__Available data__:
......
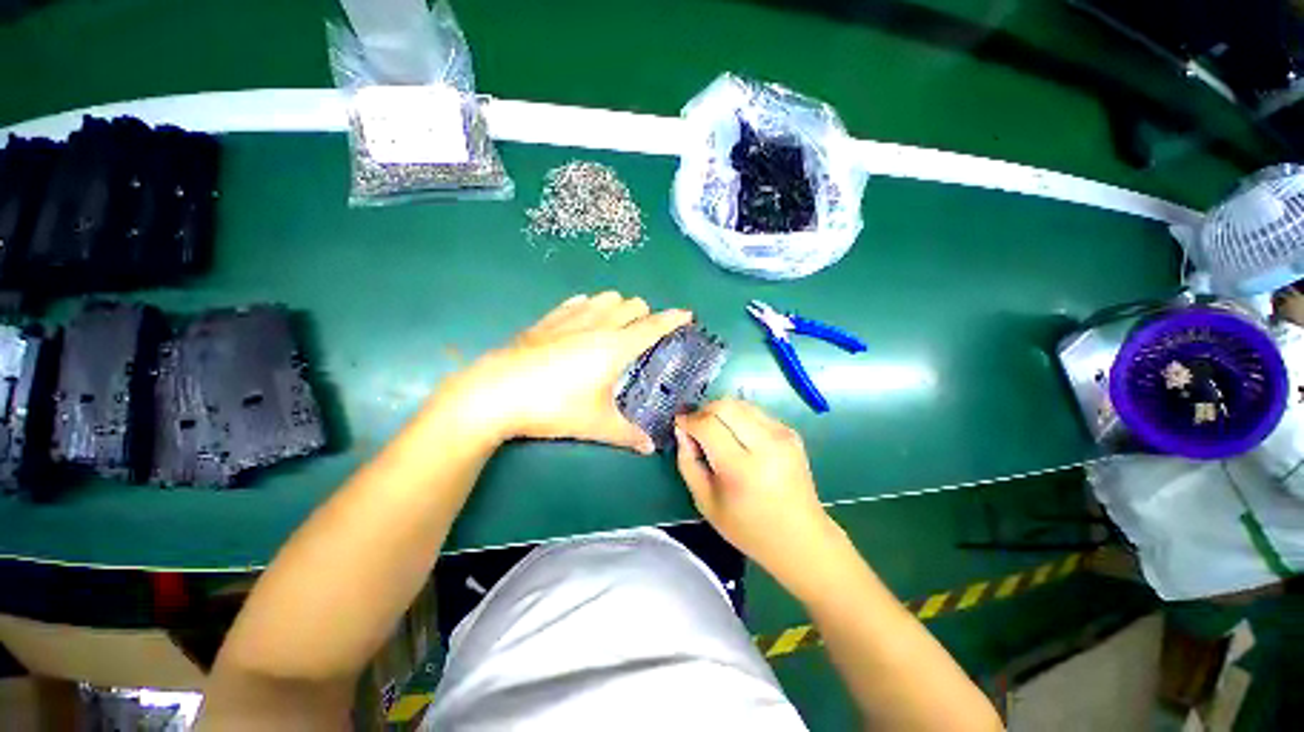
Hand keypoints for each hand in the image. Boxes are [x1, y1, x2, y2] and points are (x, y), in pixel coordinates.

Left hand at [439, 292, 692, 452]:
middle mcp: (597, 325)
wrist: (495, 394)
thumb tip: (649, 448)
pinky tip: (584, 316)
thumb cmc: (554, 407)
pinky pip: (575, 302)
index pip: (653, 326)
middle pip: (631, 305)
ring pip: (605, 298)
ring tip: (616, 326)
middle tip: (645, 335)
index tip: (686, 315)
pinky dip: (588, 306)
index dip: (673, 319)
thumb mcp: (595, 424)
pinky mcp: (546, 321)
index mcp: (615, 346)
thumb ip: (627, 434)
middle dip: (645, 314)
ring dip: (618, 306)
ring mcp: (569, 318)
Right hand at [675, 399, 840, 588]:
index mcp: (741, 468)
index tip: (679, 424)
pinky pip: (755, 412)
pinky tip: (738, 438)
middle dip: (704, 410)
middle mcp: (765, 444)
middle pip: (725, 405)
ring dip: (721, 411)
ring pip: (740, 403)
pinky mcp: (790, 432)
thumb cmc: (747, 528)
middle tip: (695, 427)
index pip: (708, 425)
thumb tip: (681, 430)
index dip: (689, 420)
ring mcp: (782, 435)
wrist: (801, 538)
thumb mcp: (705, 502)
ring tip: (715, 432)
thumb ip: (688, 462)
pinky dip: (738, 418)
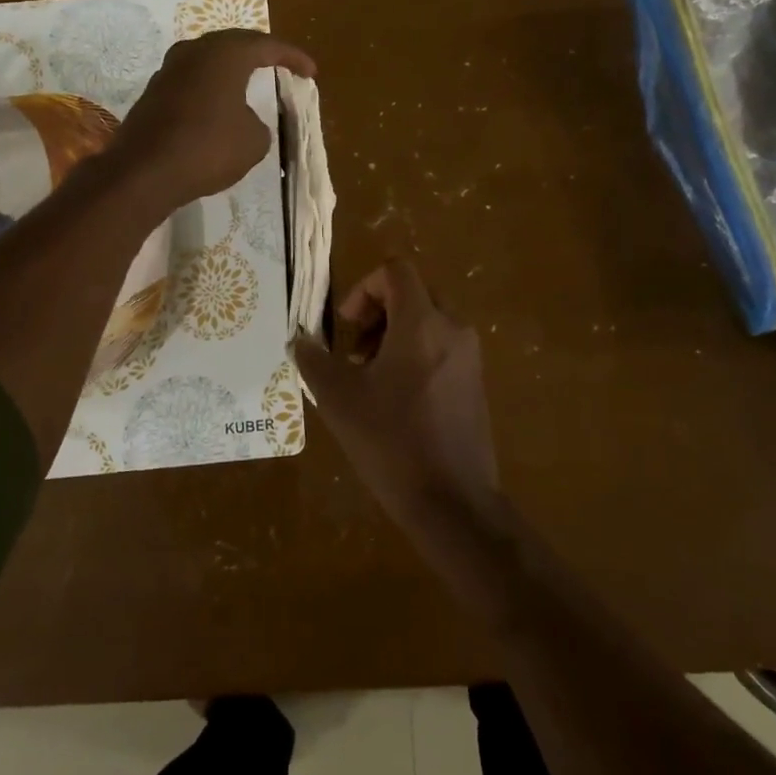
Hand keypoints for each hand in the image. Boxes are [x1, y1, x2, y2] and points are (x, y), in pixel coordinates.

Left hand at [109, 30, 315, 215]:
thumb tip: (245, 119)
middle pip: (234, 44)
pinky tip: (218, 103)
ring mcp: (169, 70)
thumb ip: (259, 123)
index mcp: (225, 54)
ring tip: (250, 79)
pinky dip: (211, 87)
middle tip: (280, 64)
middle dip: (260, 53)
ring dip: (231, 69)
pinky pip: (192, 80)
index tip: (311, 71)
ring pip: (208, 60)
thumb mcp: (254, 140)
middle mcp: (194, 51)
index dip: (293, 57)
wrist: (145, 172)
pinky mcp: (153, 93)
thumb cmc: (208, 148)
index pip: (267, 46)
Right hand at [294, 258, 498, 537]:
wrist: (454, 503)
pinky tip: (395, 400)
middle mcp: (453, 330)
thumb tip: (300, 340)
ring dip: (394, 334)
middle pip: (413, 293)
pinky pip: (442, 348)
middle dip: (378, 312)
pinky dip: (415, 355)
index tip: (346, 325)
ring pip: (428, 321)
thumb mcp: (338, 399)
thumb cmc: (391, 442)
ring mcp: (469, 358)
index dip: (363, 288)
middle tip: (355, 350)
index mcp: (422, 323)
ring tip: (370, 377)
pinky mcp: (476, 384)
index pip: (395, 271)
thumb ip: (313, 360)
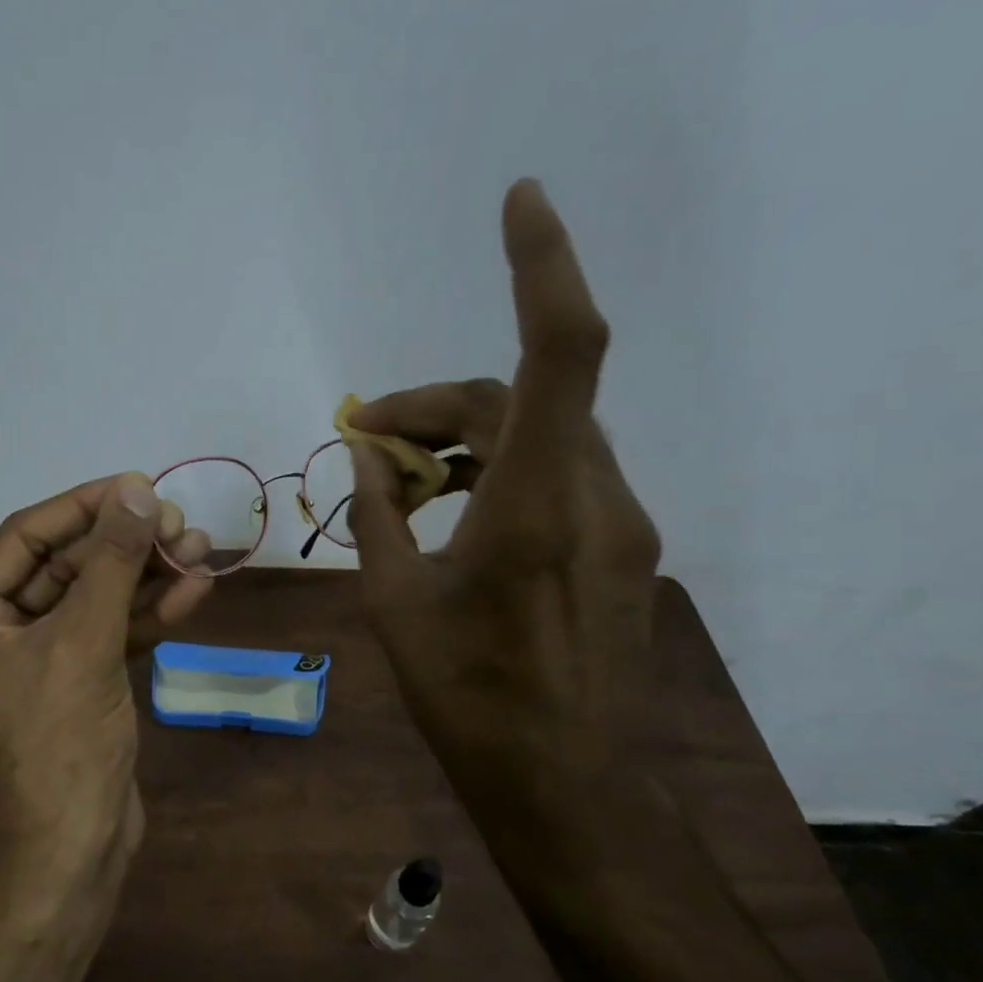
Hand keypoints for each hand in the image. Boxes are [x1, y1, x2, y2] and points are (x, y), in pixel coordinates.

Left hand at [0, 474, 213, 869]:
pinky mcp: (75, 682)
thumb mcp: (83, 642)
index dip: (83, 507)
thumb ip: (111, 562)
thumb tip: (136, 490)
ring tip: (200, 548)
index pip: (24, 538)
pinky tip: (194, 590)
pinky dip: (148, 614)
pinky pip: (109, 633)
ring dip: (146, 575)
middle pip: (64, 566)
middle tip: (179, 522)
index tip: (138, 484)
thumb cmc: (58, 743)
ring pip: (94, 599)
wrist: (74, 849)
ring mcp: (36, 660)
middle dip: (125, 545)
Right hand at [346, 181, 660, 792]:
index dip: (543, 266)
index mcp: (536, 504)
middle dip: (436, 404)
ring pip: (541, 437)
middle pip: (519, 401)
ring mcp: (617, 522)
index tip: (519, 200)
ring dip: (465, 440)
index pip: (558, 353)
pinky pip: (556, 476)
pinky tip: (453, 512)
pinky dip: (498, 472)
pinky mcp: (617, 547)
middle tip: (365, 436)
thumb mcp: (395, 604)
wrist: (563, 781)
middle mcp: (593, 495)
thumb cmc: (468, 699)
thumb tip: (366, 459)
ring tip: (399, 479)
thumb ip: (378, 518)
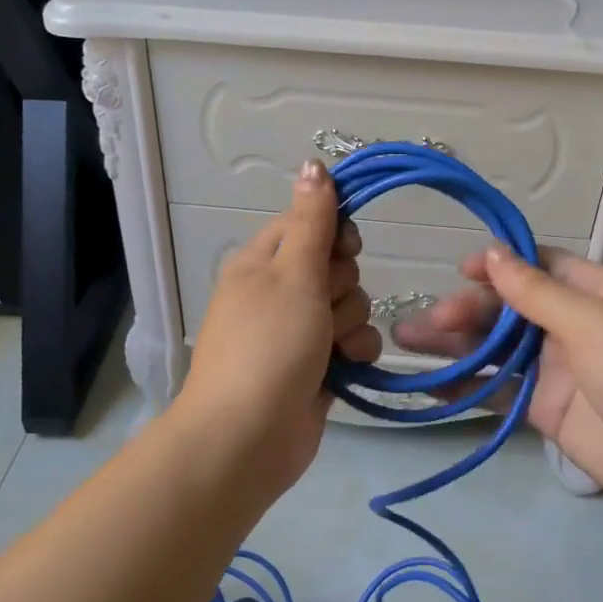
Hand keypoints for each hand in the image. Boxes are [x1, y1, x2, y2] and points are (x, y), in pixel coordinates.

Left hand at [174, 160, 380, 493]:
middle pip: (337, 264)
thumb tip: (313, 163)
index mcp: (263, 261)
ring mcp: (300, 330)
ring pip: (351, 303)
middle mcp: (280, 290)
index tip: (344, 249)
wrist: (248, 438)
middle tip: (322, 307)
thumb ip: (312, 220)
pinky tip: (345, 367)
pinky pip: (354, 341)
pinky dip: (355, 352)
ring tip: (330, 347)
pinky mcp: (318, 365)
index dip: (334, 232)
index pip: (310, 222)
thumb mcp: (292, 274)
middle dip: (341, 285)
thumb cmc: (268, 345)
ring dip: (350, 322)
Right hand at [394, 246, 602, 521]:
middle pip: (509, 307)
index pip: (538, 266)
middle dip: (468, 309)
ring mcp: (556, 369)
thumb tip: (491, 252)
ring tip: (409, 340)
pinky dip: (465, 385)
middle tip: (432, 319)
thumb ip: (538, 293)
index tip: (459, 271)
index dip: (499, 265)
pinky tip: (430, 382)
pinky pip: (498, 389)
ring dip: (455, 343)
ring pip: (495, 347)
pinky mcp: (543, 409)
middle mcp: (571, 325)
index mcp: (595, 293)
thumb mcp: (596, 324)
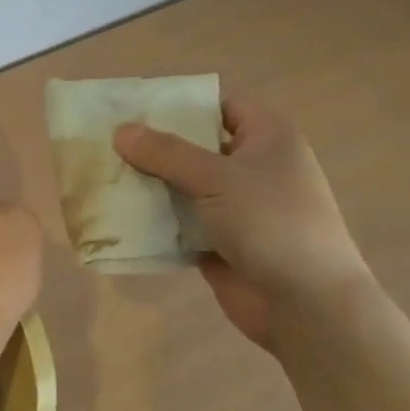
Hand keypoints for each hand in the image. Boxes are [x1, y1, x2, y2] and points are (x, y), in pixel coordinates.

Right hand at [114, 100, 368, 348]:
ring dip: (150, 185)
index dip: (180, 104)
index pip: (220, 106)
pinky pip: (180, 223)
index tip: (134, 107)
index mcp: (267, 138)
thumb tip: (120, 130)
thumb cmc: (271, 223)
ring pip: (184, 186)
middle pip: (196, 147)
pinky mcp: (220, 243)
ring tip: (102, 175)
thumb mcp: (217, 178)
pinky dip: (155, 220)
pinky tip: (118, 215)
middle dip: (154, 146)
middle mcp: (253, 168)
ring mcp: (237, 208)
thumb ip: (167, 153)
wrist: (307, 306)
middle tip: (105, 141)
......
__Problem requirements__: Using the records above, pull out each line where the word "Left" occurs.

__Solution for this task__:
Left hand at [439, 292, 692, 452]:
Left hand at [109, 30, 315, 215]:
Left hand at [0, 474, 213, 869]:
Left hand at [174, 160, 380, 493]:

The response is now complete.